> Task requirements
Wherever a line in the material contains the word "without", copy that line.

> Data in this exercise

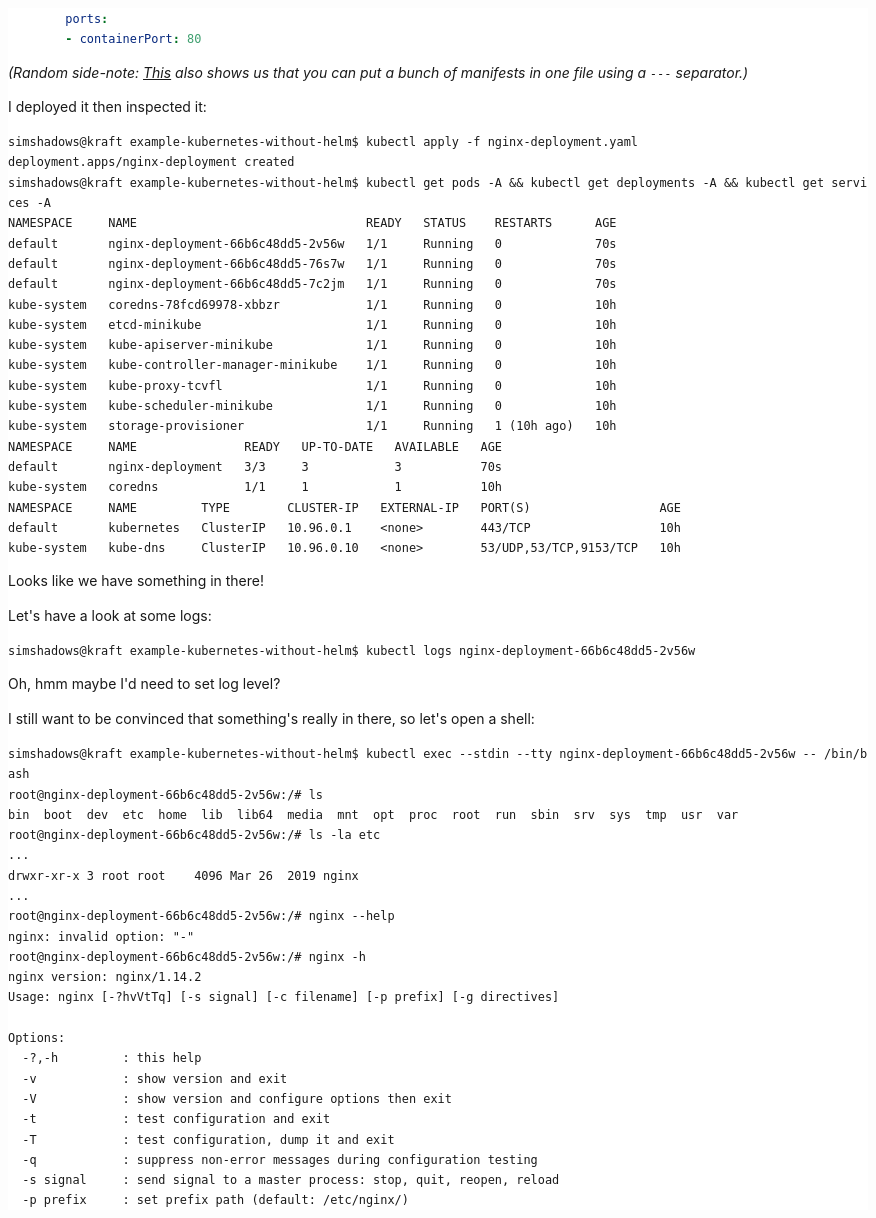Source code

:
```yaml
        ports:
        - containerPort: 80
```

*(Random side-note: [This](https://kubernetes.io/docs/concepts/cluster-administration/manage-deployment/) also shows us that you can put a bunch of manifests in one file using a `---` separator.)*

I deployed it then inspected it:
```
simshadows@kraft example-kubernetes-without-helm$ kubectl apply -f nginx-deployment.yaml
deployment.apps/nginx-deployment created
simshadows@kraft example-kubernetes-without-helm$ kubectl get pods -A && kubectl get deployments -A && kubectl get services -A
NAMESPACE     NAME                                READY   STATUS    RESTARTS      AGE
default       nginx-deployment-66b6c48dd5-2v56w   1/1     Running   0             70s
default       nginx-deployment-66b6c48dd5-76s7w   1/1     Running   0             70s
default       nginx-deployment-66b6c48dd5-7c2jm   1/1     Running   0             70s
kube-system   coredns-78fcd69978-xbbzr            1/1     Running   0             10h
kube-system   etcd-minikube                       1/1     Running   0             10h
kube-system   kube-apiserver-minikube             1/1     Running   0             10h
kube-system   kube-controller-manager-minikube    1/1     Running   0             10h
kube-system   kube-proxy-tcvfl                    1/1     Running   0             10h
kube-system   kube-scheduler-minikube             1/1     Running   0             10h
kube-system   storage-provisioner                 1/1     Running   1 (10h ago)   10h
NAMESPACE     NAME               READY   UP-TO-DATE   AVAILABLE   AGE
default       nginx-deployment   3/3     3            3           70s
kube-system   coredns            1/1     1            1           10h
NAMESPACE     NAME         TYPE        CLUSTER-IP   EXTERNAL-IP   PORT(S)                  AGE
default       kubernetes   ClusterIP   10.96.0.1    <none>        443/TCP                  10h
kube-system   kube-dns     ClusterIP   10.96.0.10   <none>        53/UDP,53/TCP,9153/TCP   10h
```

Looks like we have something in there!

Let's have a look at some logs:
```
simshadows@kraft example-kubernetes-without-helm$ kubectl logs nginx-deployment-66b6c48dd5-2v56w
```

Oh, hmm maybe I'd need to set log level?

I still want to be convinced that something's really in there, so let's open a shell:
```
simshadows@kraft example-kubernetes-without-helm$ kubectl exec --stdin --tty nginx-deployment-66b6c48dd5-2v56w -- /bin/bash
root@nginx-deployment-66b6c48dd5-2v56w:/# ls
bin  boot  dev  etc  home  lib  lib64  media  mnt  opt  proc  root  run  sbin  srv  sys  tmp  usr  var
root@nginx-deployment-66b6c48dd5-2v56w:/# ls -la etc       
...
drwxr-xr-x 3 root root    4096 Mar 26  2019 nginx
...
root@nginx-deployment-66b6c48dd5-2v56w:/# nginx --help
nginx: invalid option: "-"
root@nginx-deployment-66b6c48dd5-2v56w:/# nginx -h
nginx version: nginx/1.14.2
Usage: nginx [-?hvVtTq] [-s signal] [-c filename] [-p prefix] [-g directives]

Options:
  -?,-h         : this help
  -v            : show version and exit
  -V            : show version and configure options then exit
  -t            : test configuration and exit
  -T            : test configuration, dump it and exit
  -q            : suppress non-error messages during configuration testing
  -s signal     : send signal to a master process: stop, quit, reopen, reload
  -p prefix     : set prefix path (default: /etc/nginx/)
```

> Solution for this problem
simshadows@kraft example-kubernetes-without-helm$ kubectl apply -f nginx-deployment.yaml
simshadows@kraft example-kubernetes-without-helm$ kubectl get pods -A && kubectl get deployments -A && kubectl get services -A
simshadows@kraft example-kubernetes-without-helm$ kubectl logs nginx-deployment-66b6c48dd5-2v56w
simshadows@kraft example-kubernetes-without-helm$ kubectl exec --stdin --tty nginx-deployment-66b6c48dd5-2v56w -- /bin/bash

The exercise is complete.